Recorded data:
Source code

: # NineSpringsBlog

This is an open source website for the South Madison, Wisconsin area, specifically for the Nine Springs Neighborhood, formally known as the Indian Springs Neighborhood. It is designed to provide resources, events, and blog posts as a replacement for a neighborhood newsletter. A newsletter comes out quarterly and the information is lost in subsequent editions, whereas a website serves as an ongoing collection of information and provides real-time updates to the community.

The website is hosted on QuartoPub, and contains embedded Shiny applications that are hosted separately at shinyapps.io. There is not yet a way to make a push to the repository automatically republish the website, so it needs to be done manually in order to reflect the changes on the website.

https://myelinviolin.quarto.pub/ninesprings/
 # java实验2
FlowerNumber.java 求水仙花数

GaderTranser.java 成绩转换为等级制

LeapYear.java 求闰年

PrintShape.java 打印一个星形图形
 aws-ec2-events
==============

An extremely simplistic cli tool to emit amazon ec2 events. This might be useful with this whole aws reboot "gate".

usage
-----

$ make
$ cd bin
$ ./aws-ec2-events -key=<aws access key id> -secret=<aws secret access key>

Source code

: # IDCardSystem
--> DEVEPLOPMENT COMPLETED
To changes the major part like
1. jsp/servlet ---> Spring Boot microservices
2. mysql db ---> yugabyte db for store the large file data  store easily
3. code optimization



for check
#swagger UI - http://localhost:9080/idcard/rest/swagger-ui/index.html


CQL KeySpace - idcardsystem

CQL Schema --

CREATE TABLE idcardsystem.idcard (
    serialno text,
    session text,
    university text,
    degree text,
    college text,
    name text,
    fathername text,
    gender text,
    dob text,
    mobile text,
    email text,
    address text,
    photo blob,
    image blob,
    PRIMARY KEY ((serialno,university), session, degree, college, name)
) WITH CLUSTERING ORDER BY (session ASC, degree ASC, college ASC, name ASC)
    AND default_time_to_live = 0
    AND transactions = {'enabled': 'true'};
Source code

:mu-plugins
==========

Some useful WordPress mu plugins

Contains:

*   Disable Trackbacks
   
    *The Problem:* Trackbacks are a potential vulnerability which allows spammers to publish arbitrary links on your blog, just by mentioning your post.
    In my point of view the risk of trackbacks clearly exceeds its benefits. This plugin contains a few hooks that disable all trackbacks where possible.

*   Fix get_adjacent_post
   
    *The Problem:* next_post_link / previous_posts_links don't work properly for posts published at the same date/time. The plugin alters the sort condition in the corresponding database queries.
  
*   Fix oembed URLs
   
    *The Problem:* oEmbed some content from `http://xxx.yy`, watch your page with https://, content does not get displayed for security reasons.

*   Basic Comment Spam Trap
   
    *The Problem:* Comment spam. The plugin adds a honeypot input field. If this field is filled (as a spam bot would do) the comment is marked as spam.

Work instruction:
Reproduce each entry from the records above, character for character.

Worked solution:
Source code

: # NineSpringsBlog

This is an open source website for the South Madison, Wisconsin area, specifically for the Nine Springs Neighborhood, formally known as the Indian Springs Neighborhood. It is designed to provide resources, events, and blog posts as a replacement for a neighborhood newsletter. A newsletter comes out quarterly and the information is lost in subsequent editions, whereas a website serves as an ongoing collection of information and provides real-time updates to the community.

The website is hosted on QuartoPub, and contains embedded Shiny applications that are hosted separately at shinyapps.io. There is not yet a way to make a push to the repository automatically republish the website, so it needs to be done manually in order to reflect the changes on the website.

https://myelinviolin.quarto.pub/ninesprings/
 # java实验2
FlowerNumber.java 求水仙花数

GaderTranser.java 成绩转换为等级制

LeapYear.java 求闰年

PrintShape.java 打印一个星形图形
 aws-ec2-events
==============

An extremely simplistic cli tool to emit amazon ec2 events. This might be useful with this whole aws reboot "gate".

usage
-----

$ make
$ cd bin
$ ./aws-ec2-events -key=<aws access key id> -secret=<aws secret access key>

Source code

: # IDCardSystem
--> DEVEPLOPMENT COMPLETED
To changes the major part like
1. jsp/servlet ---> Spring Boot microservices
2. mysql db ---> yugabyte db for store the large file data  store easily
3. code optimization



for check
#swagger UI - http://localhost:9080/idcard/rest/swagger-ui/index.html


CQL KeySpace - idcardsystem

CQL Schema --

CREATE TABLE idcardsystem.idcard (
    serialno text,
    session text,
    university text,
    degree text,
    college text,
    name text,
    fathername text,
    gender text,
    dob text,
    mobile text,
    email text,
    address text,
    photo blob,
    image blob,
    PRIMARY KEY ((serialno,university), session, degree, college, name)
) WITH CLUSTERING ORDER BY (session ASC, degree ASC, college ASC, name ASC)
    AND default_time_to_live = 0
    AND transactions = {'enabled': 'true'};
Source code

:mu-plugins
==========

Some useful WordPress mu plugins

Contains:

*   Disable Trackbacks
   
    *The Problem:* Trackbacks are a potential vulnerability which allows spammers to publish arbitrary links on your blog, just by mentioning your post.
    In my point of view the risk of trackbacks clearly exceeds its benefits. This plugin contains a few hooks that disable all trackbacks where possible.

*   Fix get_adjacent_post
   
    *The Problem:* next_post_link / previous_posts_links don't work properly for posts published at the same date/time. The plugin alters the sort condition in the corresponding database queries.
  
*   Fix oembed URLs
   
    *The Problem:* oEmbed some content from `http://xxx.yy`, watch your page with https://, content does not get displayed for security reasons.

*   Basic Comment Spam Trap
   
    *The Problem:* Comment spam. The plugin adds a honeypot input field. If this field is filled (as a spam bot would do) the comment is marked as spam.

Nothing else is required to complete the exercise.